If you don't understand partial calculus, here are some special cases that crop up quite a lot:

$latex Z = A+B$ $latex Z = A-B$	$latex (\sigma_Z)^2 = (\sigma_A)^2 +(\sigma_B)^2 &s=2$
$latex Z = A \times B$ $latex Z = A / B$	$latex \big(\frac{\sigma_Z}{Z}\big)^2 = \big(\frac{\sigma_A}{A}\big)^2 + \big(\frac{\sigma_B}{B}\big)^2 &s=2$
$latex Z=A^m$	$latex \big(\frac{\sigma_Z}{Z}\big)^2 = \big(m \frac{\sigma_A}{A}\big)^2 &s=2$
$latex Z=\ln A$	$latex (\sigma_Z)^2 = \big(\frac{\sigma_A}{A}\big)^2 &s=2$

What to look for in evidence for the age of the earth.

This is a very basic introduction to how measurements are taken and how errors are calculated, but hopefully it will give you a flavour for the process involved, and an understanding that far from being guesswork, it's an exact, rigorous and systematic discipline. There's a lot more that could be said on the subject: for example, there are specific equations to use when fitting a line or a curve to a graph.

Similarly, I haven't said anything about systematic errors either: these are errors that may affect all measurements in an experiment to an equal extent, and may be caused by such things as contamination, zero errors, or mis-calibrated equipment. A whole raft of techniques are needed to deal with these errors, but the problem is by no means insurmountable. The way they are handled is very similar in many respects to the way that historical assumptions are handled.

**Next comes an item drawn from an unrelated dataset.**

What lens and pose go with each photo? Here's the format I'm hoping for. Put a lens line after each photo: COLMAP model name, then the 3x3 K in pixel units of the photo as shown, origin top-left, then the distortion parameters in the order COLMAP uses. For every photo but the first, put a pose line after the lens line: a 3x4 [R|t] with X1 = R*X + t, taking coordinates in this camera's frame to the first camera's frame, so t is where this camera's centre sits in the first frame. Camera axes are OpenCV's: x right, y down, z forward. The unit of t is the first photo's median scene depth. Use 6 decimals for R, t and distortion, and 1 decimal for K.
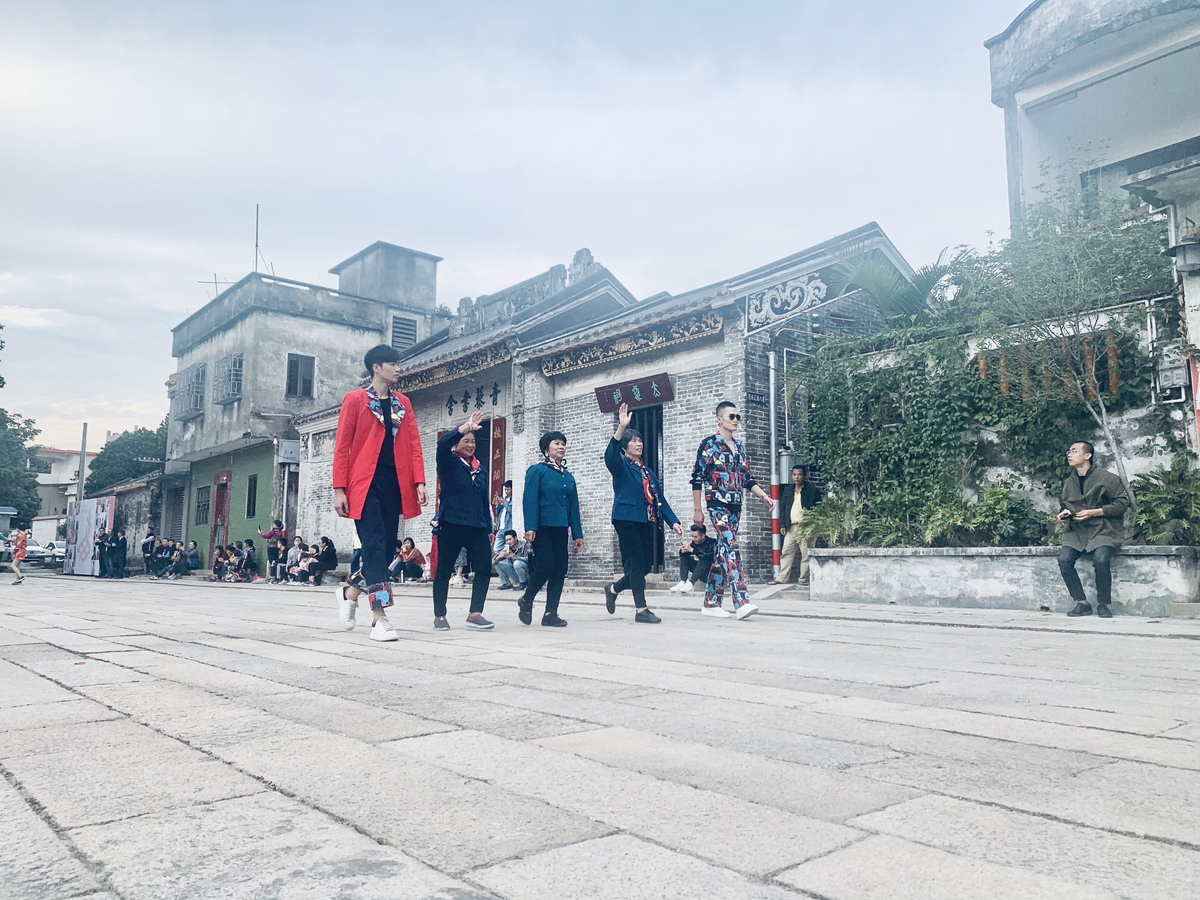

The most important thing to take away from all this, however, is that errors and uncertainties can be, and are, quantified. This one fact is the point of failure for many, many young-earth arguments. They try to demonstrate, for example, that radiometric dating is "unreliable," or that certain assumptions are "generous to uniformitarians." This kind of talk is completely unscientific: real scientists will attempt to quantify exactly how unreliable radiometric dating is, and will want to establish precise limits on how much historical rates could have varied.

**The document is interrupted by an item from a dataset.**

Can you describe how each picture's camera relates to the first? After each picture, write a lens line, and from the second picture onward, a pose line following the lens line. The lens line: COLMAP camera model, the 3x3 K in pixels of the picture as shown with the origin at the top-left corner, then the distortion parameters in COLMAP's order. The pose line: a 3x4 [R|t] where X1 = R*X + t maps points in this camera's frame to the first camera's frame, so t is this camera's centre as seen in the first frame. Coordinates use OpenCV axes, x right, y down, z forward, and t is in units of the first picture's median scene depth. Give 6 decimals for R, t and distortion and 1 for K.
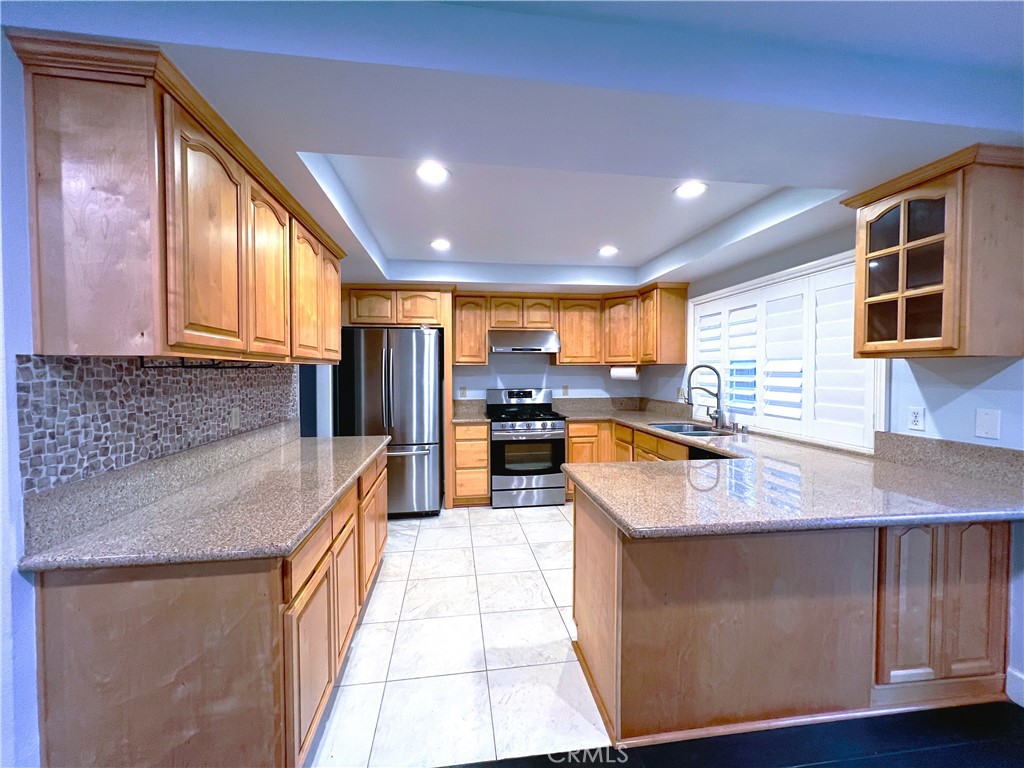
lens RADIAL K [[425.3, 0, 526.9], [0, 425.3, 381.5], [0, 0, 1]] dist [-0.000296, 0.000058]
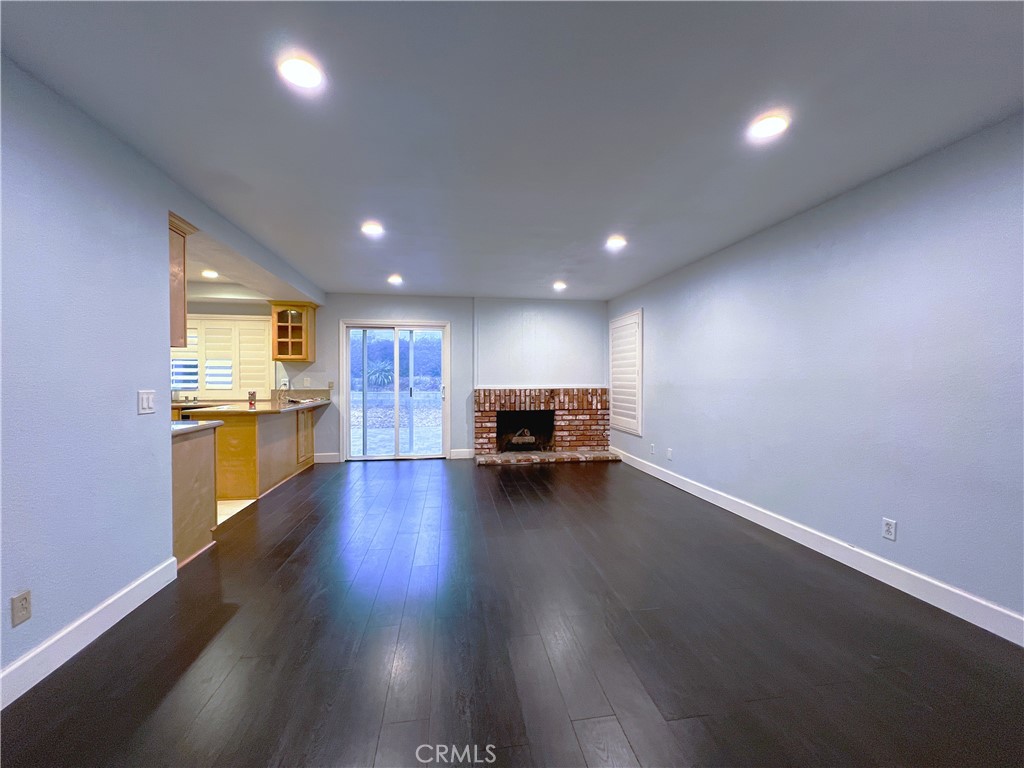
lens RADIAL K [[425.3, 0, 526.9], [0, 425.3, 381.5], [0, 0, 1]] dist [-0.000296, 0.000058]
pose [[-0.036705, -0.007537, 0.999298, -2.018733], [0.027516, 0.999585, 0.008549, 0.098553], [-0.998947, 0.027810, -0.036483, -0.503237]]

When you're reviewing young-earth evidence, always look for the error bars. Are they quoted consistently? They may quote them some of the time but not others. Are the error bars that they are omitting likely to be large enough to nullify their arguments? Are they rejecting high-precision measurements with tiny error bars in favour of low-precision measurements with large error bars? Are they giving equal weight to both high-precision measurements and low-precision measurements? (This was one of the fatal flaws in Barry Setterfield's c-decay hypothesis, for example.) Are they interpreting them realistically? You may see them highlight a discordance of, say, $latex 4 \sigma $ here and there, but realistically, does that justify claims that the methods concerned can't distinguish between thousands and billions when $latex \sigma $ is just one or two percent?

Somehow, I think not. When you are told that some new source of error in radiometric dating has been discovered, for example, your first question should always be, exactly how much of a problem is it? If you can't get a straight answer to that question, treat it with a hefty pinch of salt. Chances are, it's far less of a problem than it's being made out to be.